> **Task list**
A – According to the text on Turridrupa albocastanea, to which family does this sea snail belong?
B – Write the next part of the text on the sea snail Turridrupa albocastanea, starting after its final sentence.

Turridrupa albocastanea

Scientific classification
- Kingdom: Animalia
- Phylum: Mollusca
- Class: Gastropoda
- Subclass: Caenogastropoda
- Order: Neogastropoda
- Family: Turridae
- Genus: Turridrupa
- Species: T. albocastanea
- Binomial name: Turridrupa albocastanea Stahlschmidt, Pauillandre, B.M. Ovivera & Kantor, 2025.

= Turridrupa albocastanea =

- Genus: Turridrupa
- Species: albocastanea
- Authority: Stahlschmidt, Pauillandre, B.M. Ovivera & Kantor, 2025.

Species of gastropod

Turridrupa albocastanea is a species of sea snail, a marine gastropod mollusc in the family Turridae, the turrids.

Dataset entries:
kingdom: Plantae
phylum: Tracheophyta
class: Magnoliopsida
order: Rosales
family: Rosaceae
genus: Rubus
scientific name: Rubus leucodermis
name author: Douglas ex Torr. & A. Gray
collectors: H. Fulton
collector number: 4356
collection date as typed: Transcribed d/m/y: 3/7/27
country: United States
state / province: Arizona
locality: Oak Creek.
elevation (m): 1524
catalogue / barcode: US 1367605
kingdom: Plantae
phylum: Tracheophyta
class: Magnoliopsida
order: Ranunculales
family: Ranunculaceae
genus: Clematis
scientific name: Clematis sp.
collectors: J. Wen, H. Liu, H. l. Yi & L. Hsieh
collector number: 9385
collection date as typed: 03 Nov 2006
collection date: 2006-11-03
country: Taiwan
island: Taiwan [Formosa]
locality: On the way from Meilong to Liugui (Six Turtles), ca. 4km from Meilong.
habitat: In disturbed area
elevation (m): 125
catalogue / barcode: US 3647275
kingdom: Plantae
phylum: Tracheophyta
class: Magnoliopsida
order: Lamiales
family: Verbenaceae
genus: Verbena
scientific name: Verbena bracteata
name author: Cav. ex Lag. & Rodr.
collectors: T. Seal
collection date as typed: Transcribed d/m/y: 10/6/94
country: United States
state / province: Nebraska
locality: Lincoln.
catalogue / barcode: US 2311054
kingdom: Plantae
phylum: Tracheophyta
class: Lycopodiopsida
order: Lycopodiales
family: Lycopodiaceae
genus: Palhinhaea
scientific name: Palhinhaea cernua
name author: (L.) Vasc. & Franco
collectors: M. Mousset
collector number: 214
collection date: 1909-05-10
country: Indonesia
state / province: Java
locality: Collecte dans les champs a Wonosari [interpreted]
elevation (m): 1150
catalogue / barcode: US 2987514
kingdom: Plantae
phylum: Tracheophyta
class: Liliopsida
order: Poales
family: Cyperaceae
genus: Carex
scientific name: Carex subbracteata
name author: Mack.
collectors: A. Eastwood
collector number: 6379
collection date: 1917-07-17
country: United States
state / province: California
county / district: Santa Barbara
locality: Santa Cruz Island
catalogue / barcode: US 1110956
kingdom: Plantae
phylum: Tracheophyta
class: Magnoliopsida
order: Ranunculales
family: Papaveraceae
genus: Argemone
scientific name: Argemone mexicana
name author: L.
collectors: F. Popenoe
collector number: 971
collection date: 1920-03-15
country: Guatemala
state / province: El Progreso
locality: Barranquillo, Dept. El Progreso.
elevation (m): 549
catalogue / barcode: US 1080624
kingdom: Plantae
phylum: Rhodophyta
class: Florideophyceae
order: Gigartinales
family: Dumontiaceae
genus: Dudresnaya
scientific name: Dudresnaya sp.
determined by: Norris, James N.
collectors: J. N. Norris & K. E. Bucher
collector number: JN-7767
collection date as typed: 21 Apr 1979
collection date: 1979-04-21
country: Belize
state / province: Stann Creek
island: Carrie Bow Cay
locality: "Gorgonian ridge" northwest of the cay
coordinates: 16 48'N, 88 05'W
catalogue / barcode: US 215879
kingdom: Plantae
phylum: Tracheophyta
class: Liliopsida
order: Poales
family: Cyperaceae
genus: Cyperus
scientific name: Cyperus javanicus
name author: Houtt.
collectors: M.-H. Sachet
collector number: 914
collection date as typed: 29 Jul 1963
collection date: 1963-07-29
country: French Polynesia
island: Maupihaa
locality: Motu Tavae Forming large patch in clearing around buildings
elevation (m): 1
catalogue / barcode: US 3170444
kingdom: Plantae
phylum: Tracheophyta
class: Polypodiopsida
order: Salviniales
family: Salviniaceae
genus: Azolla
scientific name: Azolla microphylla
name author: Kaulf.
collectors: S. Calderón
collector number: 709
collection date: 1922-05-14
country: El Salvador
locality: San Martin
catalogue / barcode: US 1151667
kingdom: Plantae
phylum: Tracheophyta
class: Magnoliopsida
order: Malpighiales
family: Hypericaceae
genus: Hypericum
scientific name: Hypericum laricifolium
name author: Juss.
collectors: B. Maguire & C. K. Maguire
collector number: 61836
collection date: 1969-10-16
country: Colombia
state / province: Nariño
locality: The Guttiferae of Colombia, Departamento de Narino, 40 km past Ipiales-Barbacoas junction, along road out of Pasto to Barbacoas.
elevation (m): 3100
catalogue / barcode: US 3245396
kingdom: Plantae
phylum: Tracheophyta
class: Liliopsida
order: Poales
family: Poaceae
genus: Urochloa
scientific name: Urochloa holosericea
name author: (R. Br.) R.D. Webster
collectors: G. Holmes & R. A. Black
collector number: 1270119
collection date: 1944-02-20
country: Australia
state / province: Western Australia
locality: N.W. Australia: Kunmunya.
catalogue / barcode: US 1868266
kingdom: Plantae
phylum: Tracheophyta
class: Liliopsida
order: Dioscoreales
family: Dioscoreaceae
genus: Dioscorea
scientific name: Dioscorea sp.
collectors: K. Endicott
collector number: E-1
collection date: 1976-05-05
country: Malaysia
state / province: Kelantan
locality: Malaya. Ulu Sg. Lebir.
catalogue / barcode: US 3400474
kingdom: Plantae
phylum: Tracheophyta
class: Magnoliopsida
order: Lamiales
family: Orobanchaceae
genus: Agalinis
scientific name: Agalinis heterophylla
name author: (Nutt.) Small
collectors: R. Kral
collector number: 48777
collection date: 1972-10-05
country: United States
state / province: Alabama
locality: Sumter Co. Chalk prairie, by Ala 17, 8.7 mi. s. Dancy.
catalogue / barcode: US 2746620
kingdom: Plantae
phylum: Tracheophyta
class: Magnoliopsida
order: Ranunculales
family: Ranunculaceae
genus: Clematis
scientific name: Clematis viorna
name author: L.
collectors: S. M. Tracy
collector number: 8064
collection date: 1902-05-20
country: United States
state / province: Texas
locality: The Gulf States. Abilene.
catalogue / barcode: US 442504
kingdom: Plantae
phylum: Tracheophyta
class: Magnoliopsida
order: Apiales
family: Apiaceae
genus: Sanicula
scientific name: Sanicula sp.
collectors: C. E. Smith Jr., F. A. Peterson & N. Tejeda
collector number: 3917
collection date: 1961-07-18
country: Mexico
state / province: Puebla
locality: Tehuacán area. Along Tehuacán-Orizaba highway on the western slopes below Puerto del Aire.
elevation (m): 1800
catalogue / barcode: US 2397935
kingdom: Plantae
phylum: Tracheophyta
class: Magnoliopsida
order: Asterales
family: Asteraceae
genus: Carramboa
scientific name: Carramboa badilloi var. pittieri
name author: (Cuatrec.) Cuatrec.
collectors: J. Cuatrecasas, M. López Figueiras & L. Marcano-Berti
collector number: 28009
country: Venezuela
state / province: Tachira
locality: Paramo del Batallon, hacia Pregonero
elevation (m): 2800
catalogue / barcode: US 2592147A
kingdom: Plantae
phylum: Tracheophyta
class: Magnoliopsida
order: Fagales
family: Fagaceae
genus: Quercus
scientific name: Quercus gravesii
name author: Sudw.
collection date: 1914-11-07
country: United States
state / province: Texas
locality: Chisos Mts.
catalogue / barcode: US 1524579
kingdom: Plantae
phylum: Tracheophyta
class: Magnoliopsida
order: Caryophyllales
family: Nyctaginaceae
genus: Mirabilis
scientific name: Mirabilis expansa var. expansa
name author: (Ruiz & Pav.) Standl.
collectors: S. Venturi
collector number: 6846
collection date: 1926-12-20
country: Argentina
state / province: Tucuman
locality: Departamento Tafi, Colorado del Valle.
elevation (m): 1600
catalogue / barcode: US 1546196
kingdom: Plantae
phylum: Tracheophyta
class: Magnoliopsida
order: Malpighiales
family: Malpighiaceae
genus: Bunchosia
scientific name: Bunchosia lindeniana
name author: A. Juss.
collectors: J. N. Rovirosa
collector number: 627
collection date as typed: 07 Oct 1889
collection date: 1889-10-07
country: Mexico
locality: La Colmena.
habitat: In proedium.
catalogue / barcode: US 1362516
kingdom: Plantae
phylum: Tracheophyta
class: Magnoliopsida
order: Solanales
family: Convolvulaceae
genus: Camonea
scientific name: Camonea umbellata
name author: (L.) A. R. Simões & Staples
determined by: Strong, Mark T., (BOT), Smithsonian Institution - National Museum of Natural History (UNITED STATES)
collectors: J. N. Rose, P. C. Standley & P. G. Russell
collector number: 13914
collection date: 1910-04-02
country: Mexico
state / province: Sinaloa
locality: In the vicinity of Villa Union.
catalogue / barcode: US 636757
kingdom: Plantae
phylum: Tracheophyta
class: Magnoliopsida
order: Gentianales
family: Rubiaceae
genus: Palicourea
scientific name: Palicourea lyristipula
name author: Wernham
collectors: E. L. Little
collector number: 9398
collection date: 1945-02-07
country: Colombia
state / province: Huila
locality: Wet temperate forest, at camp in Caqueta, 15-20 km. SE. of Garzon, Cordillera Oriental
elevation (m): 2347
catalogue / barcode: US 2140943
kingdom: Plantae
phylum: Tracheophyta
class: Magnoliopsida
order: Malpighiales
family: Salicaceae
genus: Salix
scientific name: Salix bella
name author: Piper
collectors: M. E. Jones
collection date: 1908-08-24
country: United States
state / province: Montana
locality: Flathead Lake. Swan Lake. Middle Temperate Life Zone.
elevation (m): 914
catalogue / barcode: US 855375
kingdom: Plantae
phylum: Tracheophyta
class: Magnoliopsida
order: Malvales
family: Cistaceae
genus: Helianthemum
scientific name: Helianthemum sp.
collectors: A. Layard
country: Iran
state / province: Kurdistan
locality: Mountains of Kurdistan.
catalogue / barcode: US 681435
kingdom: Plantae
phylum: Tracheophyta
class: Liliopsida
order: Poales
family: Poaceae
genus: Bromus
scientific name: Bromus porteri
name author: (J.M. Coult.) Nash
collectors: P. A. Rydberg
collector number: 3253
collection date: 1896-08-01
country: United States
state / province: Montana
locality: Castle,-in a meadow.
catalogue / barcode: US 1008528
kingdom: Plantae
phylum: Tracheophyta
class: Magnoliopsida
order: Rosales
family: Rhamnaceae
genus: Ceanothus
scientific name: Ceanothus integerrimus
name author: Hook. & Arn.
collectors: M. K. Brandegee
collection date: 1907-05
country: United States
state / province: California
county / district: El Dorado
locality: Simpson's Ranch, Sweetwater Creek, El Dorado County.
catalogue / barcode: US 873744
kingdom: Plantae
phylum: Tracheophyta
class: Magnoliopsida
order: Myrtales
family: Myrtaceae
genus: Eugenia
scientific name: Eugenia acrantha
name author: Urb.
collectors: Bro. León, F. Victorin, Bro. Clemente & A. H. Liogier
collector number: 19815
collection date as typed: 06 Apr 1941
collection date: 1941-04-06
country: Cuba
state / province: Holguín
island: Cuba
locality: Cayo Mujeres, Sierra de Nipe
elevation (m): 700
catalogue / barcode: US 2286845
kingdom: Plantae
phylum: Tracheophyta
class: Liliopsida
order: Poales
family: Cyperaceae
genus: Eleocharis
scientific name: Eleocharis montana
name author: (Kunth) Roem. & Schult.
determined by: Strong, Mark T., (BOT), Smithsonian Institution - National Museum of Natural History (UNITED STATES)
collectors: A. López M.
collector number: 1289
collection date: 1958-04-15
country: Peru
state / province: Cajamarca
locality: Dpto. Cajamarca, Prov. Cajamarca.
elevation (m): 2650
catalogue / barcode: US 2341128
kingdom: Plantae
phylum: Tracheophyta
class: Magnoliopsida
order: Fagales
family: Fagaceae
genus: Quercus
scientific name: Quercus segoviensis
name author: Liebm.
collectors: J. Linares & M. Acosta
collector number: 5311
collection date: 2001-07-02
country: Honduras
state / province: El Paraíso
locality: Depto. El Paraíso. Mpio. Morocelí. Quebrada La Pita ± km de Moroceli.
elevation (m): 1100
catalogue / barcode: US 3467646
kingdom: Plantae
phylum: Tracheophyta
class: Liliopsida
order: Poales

> **Answers for the exercise**
A – It belongs to the family Turridae, the turrids.

B –
==Etymology==
'albocastanea' refers to the coloration of the shell.

==Description==
The shell of T. albocastanea is claviform with a spire roughly 1.4 times the height of its aperture made of 8-9 whorls, reaching up to 19.7 mm. The bottom half of the shell is creamy white with distinct brown dashes, while the top half is darker brown.

==Distribution==
Turridrupa albocastanea has been found in the Philippines, Mariana Islands, and New Caledonia.